● **Texto base**:
::::
Las “interpretaciones” de los personajes no son tales: los protagonistas son los propios vecinos, que se convierten en narradores de su vida. Cada testimonio es único, pero juntos dibujan un retrato coral que abarca lo generacional, lo social y lo identitario. Guerín escucha con respeto, sin manipular ni dramatizar en exceso. La cámara observa, acompaña, pero nunca invade. El resultado es una obra profundamente humanista, donde cada persona retratada aparece con su dignidad intacta, lejos de estigmatizaciones. Hay dureza en lo que cuentan —precariedad, conflictos, desarraigo—, pero también humor, orgullo y memoria.


El guion, escrito por Guerín, es en realidad un andamiaje invisible. Su fuerza está en articular la aparente dispersión de las voces y darles un sentido unitario. La película no narra una trama, sino un proceso: cómo un barrio periférico, nacido del desarraigo, se convierte en un lugar con identidad propia. La suma de historias individuales se transforma en el retrato de una comunidad. En este sentido, Historias del buen valle es una película sobre la colectividad en un tiempo marcado por el individualismo.


La fotografía de Alicia Almiñana aporta una dimensión poética esencial. Su mirada convierte los espacios marginales en escenarios cargados de sentido: las vías del tren como frontera, las autopistas como murallas modernas, los huertos como último reducto de lo rural en la ciudad. No embellece artificialmente, pero encuentra en cada plano una vibración estética que trasciende lo puramente documental. La luz mediterránea, filtrada entre estructuras de hormigón, adquiere un tono casi crepuscular, como si el barrio estuviera siempre en el filo entre dos mundos.


El sonido refuerza esa tensión. Se escuchan las voces de los vecinos entremezcladas con el rumor constante del tráfico, con el paso de los trenes, con el canto de los pájaros que sobreviven en este entorno hostil. Guerín compone con estos elementos una sinfonía urbana donde la modernidad y la memoria colisionan en cada instante. La música es mínima, apenas un susurro que subraya sin imponerse, porque aquí son las voces humanas las que marcan el verdadero ritmo.


El atrezo no es un decorado inventado, sino la vida misma del barrio. Las fachadas desgastadas, las sillas en la calle, los juguetes improvisados en solares, los huertos urbanos que recuerdan al campo perdido: cada objeto, cada espacio, habla de un pasado y de un presente en tensión. Guerín convierte esos objetos cotidianos en reliquias de un tiempo compartido, en signos de una memoria material que resiste a pesar de todo.
::::
● **Información**:
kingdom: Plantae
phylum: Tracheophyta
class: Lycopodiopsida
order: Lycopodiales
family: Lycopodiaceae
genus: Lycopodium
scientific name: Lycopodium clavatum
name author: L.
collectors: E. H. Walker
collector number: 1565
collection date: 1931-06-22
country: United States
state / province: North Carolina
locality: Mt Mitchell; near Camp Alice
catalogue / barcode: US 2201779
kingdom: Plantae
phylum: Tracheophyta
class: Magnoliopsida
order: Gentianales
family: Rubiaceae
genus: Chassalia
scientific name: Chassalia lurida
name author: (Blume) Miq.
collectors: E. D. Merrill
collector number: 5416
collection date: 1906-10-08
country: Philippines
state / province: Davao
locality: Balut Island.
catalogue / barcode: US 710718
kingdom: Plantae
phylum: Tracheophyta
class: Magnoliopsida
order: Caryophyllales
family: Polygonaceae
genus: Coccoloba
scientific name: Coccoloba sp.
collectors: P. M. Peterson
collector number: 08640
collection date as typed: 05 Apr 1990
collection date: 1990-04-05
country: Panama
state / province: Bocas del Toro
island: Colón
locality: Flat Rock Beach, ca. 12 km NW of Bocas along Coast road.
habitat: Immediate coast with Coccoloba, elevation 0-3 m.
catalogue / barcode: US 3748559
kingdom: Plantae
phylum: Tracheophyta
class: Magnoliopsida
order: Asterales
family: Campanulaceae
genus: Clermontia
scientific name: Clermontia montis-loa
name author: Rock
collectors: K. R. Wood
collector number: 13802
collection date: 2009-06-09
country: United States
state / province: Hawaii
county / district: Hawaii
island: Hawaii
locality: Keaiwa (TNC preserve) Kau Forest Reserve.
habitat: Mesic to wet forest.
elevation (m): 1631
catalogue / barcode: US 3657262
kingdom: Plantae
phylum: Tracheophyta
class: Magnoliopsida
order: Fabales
::::
● **Actividades propuestas**:
A: ¿Quién es la autora de la fotografía de la película, según el texto base?
B: Resume el texto base en dos oraciones.
C: Transcribe el fragmento del texto base que va desde "El guion, escrito" hasta "por el individualismo.".

● **Solucionario**:
A: Alicia Almiñana.

B: Historias del buen valle, con guion de Guerín, muestra cómo un barrio periférico se convierte en un lugar con identidad propia a través de los testimonios de sus propios vecinos, a quienes la cámara escucha con respeto y sin estigmatizarlos. La fotografía de Alicia Almiñana aporta una dimensión poética, mientras que el sonido y el atrezo, tomado de la vida misma del barrio, expresan la tensión entre la modernidad y la memoria.

C:
El guion, escrito por Guerín, es en realidad un andamiaje invisible. Su fuerza está en articular la aparente dispersión de las voces y darles un sentido unitario. La película no narra una trama, sino un proceso: cómo un barrio periférico, nacido del desarraigo, se convierte en un lugar con identidad propia. La suma de historias individuales se transforma en el retrato de una comunidad. En este sentido, Historias del buen valle es una película sobre la colectividad en un tiempo marcado por el individualismo.